En 2016, un événement unique a secoué la biologie marine : un minuscule poisson translucide, jamais vu vivant auparavant, a été filmé dans les abysses. Cette observation inédite, réalisée à plus de 2 500 mètres de profondeur, fascine les chercheurs et relance l’exploration de ces mondes marins inaccessibles.

Un poisson translucide filmé pour la première fois à plus de 2 500 mètres dans la fosse des Mariannes
On pourrait croire à une invention. Pourtant, ce poisson fantôme existe bel et bien. Il appartient à la famille des Aphyonidae, et il n’a été filmé qu’une seule fois, en 2016, à 2.500 mètres de profondeur, dans la célèbre fosse des Mariannes, le point le plus profond des océans.
L’exploit revient à une expédition de la NOAA (l’Agence américaine d’observation océanique et atmosphérique), qui a capté ces images uniques grâce à un robot télécommandé. Jusqu’à cette date, aucun individu n’avait jamais été observé vivant dans son habitat naturel.
Le spécimen mesurait à peine 10 centimètres. Semi-transparent, glissant lentement au ras du sol marin, il semblait plus flotter que nager. Sa peau gélatineuse, sans écailles, et ses yeux minuscules lui donnent un air irréel — d’où son surnom de poisson fantôme.
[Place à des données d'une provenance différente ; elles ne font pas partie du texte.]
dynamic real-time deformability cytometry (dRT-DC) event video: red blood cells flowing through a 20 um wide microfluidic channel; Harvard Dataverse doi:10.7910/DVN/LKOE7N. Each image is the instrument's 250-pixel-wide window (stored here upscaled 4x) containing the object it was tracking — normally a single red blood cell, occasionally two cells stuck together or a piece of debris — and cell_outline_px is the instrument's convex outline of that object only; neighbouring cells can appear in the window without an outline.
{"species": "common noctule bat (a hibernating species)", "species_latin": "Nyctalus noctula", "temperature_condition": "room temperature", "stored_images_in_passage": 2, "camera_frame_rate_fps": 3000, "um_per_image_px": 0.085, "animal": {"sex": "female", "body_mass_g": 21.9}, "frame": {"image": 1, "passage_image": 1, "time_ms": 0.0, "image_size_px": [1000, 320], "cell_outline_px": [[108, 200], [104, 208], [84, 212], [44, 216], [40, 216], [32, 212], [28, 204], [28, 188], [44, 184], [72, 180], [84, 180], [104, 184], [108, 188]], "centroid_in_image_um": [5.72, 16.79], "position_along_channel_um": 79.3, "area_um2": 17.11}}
Ce que cette vidéo rare a révélé sur l’anatomie et l’adaptation de cette créature des grands fonds
Les Aphyonidae étaient connus uniquement par des spécimens morts, ramenés par chalutage, souvent endommagés, hors de leur contexte. L’observation de 2016 a donc tout changé : elle a permis de voir pour la première fois un poisson de cette famille vivant dans son environnement naturel.
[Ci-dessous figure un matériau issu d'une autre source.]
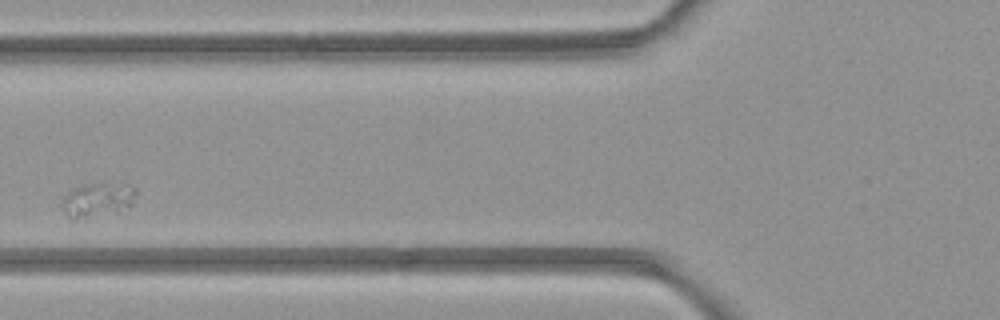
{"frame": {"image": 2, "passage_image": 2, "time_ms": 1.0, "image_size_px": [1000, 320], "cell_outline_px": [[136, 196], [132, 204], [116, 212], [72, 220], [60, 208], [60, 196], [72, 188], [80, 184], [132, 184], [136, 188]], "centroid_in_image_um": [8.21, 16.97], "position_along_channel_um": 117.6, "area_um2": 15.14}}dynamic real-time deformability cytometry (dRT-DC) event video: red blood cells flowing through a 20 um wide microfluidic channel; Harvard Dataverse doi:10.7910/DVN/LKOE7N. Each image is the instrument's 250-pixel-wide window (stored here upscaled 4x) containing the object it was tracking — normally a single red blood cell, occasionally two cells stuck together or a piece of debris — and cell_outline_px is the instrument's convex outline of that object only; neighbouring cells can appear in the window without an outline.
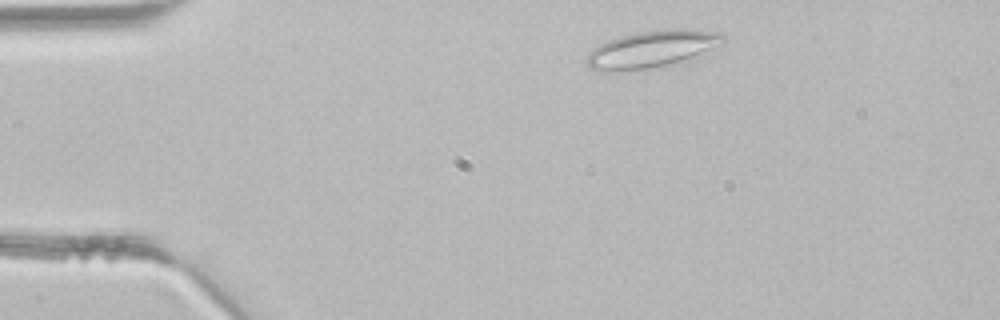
{"species": "common noctule bat (a hibernating species)", "species_latin": "Nyctalus noctula", "temperature_condition": "room temperature", "stored_images_in_passage": 2, "camera_frame_rate_fps": 3000, "um_per_image_px": 0.085, "animal": {"sex": "male", "body_mass_g": 21.5, "forearm_length_mm": 52.0}, "frame": {"image": 1, "passage_image": 1, "time_ms": 0.0, "image_size_px": [1000, 320], "cell_outline_px": [[728, 40], [692, 56], [668, 64], [648, 68], [620, 72], [608, 72], [588, 68], [588, 52], [592, 48], [608, 40], [620, 36], [636, 32], [664, 28], [688, 28], [720, 32]], "centroid_in_image_um": [55.35, 4.14], "position_along_channel_um": 29.6, "area_um2": 29.25}}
On sait désormais que ce poisson ne vit pas en pleine eau mais près du fond marin, le long des crêtes rocheuses. Son corps, presque sans ossature, est un modèle d’adaptation à la pression extrême des abysses. Et sa transparence n’est pas un hasard : elle lui permet de se camoufler dans un monde sans lumière.
Ce que l’on voit à travers lui, c’est tout un pan méconnu de l’évolution. Car les Aphyonidae sont des cousins proches des Ophidiidae (les « donzelles »), mais ont suivi une trajectoire d’adaptation radicalement différente : disparition des écailles, réduction des yeux, peau visqueuse… Autant de mutations qui les rendent uniques.
Pourquoi cette observation relance la recherche sur les abysses et leurs écosystèmes cachés
L’observation du poisson fantôme a relancé l’intérêt pour les grandes profondeurs. En effet, les abysses couvrent plus des deux tiers de la surface terrestre… et restent largement inexplorés. La technologie limite encore nos capacités à filmer ou prélever des échantillons à plus de 2.000 mètres sous la mer.
Mais cette unique vidéo de 2016 rappelle une chose essentielle : nous savons très peu de choses sur les formes de vie qui peuplent ces zones. Et chaque nouvelle découverte peut bouleverser nos hypothèses sur la biologie, la résilience, ou l’évolution des espèces.
Certaines de ces créatures vivent à des pressions qui détruiraient instantanément un sous-marin classique. D’autres n’ont pas d’organes visibles, ni pigmentation, ni squelette rigide. Le poisson fantôme incarne cette étrangeté vivante, presque extraterrestre, qui habite les derniers territoires vierges de notre planète.
Une créature rare et fragile qui symbolise l’urgence de mieux protéger les profondeurs océaniques
Ce que cette apparition a aussi révélé, c’est la fragilité de ces espèces. Adaptées à des conditions extrêmes, elles sont extrêmement sensibles aux perturbations humaines : pollution sonore, microplastiques, forage en grande profondeur, etc.
Le poisson fantôme, par son unicité et sa rareté, est devenu un symbole des profondeurs oubliées. Il pousse à repenser nos priorités en matière d’exploration et de protection des océans. Car oui, l’aventure scientifique continue, et parfois, un petit poisson translucide suffit à rallumer l’émerveillement.